INSTRUCTIONS FOR THE TASK: Can you quote, word for word, the stretch of rows below from the line containing "pose: elev=152.7 azim=68.2" through the line containing "Dot at: (233, 31)", with both of those lines included?
— Begin —
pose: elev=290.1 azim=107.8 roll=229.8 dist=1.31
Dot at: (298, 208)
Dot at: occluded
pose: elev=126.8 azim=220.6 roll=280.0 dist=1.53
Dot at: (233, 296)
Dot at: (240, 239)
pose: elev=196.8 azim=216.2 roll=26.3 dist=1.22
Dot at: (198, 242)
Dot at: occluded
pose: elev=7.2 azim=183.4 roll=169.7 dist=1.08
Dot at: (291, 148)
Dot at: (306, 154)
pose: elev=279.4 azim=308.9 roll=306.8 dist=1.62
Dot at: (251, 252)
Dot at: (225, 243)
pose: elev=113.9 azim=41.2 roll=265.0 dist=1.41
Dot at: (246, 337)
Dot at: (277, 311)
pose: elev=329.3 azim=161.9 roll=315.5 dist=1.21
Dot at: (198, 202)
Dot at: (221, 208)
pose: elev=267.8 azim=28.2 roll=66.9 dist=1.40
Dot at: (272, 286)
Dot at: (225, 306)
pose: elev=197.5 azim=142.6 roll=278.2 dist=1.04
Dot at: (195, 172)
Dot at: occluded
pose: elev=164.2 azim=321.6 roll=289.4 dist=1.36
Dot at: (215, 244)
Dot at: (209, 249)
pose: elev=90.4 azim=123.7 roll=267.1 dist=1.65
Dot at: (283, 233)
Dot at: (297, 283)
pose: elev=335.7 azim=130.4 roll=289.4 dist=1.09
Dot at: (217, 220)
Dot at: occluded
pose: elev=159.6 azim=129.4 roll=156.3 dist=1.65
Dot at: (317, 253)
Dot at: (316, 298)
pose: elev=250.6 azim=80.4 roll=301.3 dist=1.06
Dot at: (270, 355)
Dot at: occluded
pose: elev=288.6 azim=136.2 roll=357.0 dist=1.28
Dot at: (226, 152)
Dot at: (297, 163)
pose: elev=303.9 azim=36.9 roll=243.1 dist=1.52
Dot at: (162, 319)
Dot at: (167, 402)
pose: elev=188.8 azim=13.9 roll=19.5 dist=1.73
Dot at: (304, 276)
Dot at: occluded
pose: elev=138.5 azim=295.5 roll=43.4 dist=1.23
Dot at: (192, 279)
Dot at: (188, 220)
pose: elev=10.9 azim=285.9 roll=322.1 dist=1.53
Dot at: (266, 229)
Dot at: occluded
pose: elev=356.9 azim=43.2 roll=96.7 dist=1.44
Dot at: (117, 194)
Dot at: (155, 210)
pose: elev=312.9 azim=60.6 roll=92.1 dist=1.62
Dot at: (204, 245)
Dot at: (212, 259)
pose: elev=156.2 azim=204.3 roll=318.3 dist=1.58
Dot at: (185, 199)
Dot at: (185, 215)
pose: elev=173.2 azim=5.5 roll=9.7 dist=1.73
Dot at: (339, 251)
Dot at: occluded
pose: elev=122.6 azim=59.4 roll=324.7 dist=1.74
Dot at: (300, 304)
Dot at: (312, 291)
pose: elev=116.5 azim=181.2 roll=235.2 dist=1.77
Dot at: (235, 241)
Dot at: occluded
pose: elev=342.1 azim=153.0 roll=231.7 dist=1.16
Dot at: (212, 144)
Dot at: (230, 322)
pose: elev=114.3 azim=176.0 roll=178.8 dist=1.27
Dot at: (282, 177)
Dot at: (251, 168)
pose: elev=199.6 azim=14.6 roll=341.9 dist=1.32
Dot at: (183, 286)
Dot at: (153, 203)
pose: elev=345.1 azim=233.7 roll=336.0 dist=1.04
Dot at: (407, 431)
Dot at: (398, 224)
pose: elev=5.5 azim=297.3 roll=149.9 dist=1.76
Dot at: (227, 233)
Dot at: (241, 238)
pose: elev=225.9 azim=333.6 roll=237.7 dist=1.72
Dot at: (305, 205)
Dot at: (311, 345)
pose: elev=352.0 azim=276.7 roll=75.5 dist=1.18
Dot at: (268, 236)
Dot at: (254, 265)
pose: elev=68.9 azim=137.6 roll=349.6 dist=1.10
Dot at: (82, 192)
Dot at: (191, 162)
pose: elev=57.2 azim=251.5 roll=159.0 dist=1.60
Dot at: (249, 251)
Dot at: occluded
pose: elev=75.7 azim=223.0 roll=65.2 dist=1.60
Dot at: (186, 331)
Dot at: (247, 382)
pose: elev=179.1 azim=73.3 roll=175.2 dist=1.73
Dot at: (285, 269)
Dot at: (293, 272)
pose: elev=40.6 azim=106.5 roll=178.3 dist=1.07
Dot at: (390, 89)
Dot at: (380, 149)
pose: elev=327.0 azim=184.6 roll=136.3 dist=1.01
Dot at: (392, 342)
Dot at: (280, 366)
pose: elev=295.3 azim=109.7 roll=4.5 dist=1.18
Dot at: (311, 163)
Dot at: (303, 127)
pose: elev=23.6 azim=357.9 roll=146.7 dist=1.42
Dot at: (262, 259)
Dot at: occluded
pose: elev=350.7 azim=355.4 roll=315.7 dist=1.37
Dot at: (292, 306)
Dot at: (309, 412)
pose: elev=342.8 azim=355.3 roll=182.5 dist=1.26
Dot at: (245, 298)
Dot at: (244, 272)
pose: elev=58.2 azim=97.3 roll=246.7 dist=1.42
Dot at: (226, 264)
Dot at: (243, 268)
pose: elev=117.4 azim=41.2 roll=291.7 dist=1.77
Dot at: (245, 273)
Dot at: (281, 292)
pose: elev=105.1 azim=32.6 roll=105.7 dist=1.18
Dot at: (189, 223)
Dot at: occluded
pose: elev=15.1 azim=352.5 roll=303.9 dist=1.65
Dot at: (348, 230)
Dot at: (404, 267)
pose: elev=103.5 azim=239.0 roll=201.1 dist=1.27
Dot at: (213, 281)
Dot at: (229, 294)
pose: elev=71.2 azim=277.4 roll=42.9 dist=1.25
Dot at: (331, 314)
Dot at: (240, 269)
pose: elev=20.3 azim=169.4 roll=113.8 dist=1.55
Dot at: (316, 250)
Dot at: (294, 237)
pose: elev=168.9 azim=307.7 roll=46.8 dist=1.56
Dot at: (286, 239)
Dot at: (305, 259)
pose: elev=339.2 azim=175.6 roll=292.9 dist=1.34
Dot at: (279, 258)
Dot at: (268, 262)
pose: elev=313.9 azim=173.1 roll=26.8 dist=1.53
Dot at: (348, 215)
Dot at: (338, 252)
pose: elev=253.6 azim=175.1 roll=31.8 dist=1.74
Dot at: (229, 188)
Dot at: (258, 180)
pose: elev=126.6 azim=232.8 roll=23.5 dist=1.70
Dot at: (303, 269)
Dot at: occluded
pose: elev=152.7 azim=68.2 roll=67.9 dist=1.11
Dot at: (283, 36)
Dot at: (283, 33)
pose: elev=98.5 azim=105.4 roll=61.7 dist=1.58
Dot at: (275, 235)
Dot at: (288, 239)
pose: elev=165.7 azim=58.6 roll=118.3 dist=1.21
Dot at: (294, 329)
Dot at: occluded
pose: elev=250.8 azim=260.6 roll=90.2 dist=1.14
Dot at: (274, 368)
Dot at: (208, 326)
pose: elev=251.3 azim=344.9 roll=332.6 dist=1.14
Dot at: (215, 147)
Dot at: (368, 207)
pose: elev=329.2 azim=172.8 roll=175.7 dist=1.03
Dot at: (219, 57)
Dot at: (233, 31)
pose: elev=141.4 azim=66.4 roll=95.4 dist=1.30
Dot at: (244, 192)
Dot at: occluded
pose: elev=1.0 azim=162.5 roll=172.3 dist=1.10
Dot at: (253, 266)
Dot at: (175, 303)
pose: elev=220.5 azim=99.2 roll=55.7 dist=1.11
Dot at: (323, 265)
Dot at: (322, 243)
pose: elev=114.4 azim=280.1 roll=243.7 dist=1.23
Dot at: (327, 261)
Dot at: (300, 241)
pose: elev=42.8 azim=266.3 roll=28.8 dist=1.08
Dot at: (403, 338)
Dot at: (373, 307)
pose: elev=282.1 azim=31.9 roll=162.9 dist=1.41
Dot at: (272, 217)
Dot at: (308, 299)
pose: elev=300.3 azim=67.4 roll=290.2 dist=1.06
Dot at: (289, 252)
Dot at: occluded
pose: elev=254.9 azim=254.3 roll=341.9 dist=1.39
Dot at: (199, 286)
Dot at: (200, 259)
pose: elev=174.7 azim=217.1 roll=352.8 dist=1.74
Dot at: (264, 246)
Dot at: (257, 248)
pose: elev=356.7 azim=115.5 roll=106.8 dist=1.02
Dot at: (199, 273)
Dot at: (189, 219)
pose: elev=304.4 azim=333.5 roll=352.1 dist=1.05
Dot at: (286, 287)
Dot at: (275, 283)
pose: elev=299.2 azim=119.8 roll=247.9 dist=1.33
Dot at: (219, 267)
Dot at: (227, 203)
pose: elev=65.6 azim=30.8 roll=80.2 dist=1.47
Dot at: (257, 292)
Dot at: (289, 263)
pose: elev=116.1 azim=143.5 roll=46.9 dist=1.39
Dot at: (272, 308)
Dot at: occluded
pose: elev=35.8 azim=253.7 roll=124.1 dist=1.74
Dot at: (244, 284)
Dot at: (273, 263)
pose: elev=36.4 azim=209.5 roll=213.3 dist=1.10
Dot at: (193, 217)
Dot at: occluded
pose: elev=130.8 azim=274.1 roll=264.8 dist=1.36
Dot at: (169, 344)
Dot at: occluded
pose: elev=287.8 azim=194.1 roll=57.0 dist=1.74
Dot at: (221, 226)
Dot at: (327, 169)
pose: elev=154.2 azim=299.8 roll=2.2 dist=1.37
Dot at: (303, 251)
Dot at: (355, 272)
— End —
ANSWER FOR THE TASK:
pose: elev=152.7 azim=68.2 roll=67.9 dist=1.11
Dot at: (283, 36)
Dot at: (283, 33)
pose: elev=98.5 azim=105.4 roll=61.7 dist=1.58
Dot at: (275, 235)
Dot at: (288, 239)
pose: elev=165.7 azim=58.6 roll=118.3 dist=1.21
Dot at: (294, 329)
Dot at: occluded
pose: elev=250.8 azim=260.6 roll=90.2 dist=1.14
Dot at: (274, 368)
Dot at: (208, 326)
pose: elev=251.3 azim=344.9 roll=332.6 dist=1.14
Dot at: (215, 147)
Dot at: (368, 207)
pose: elev=329.2 azim=172.8 roll=175.7 dist=1.03
Dot at: (219, 57)
Dot at: (233, 31)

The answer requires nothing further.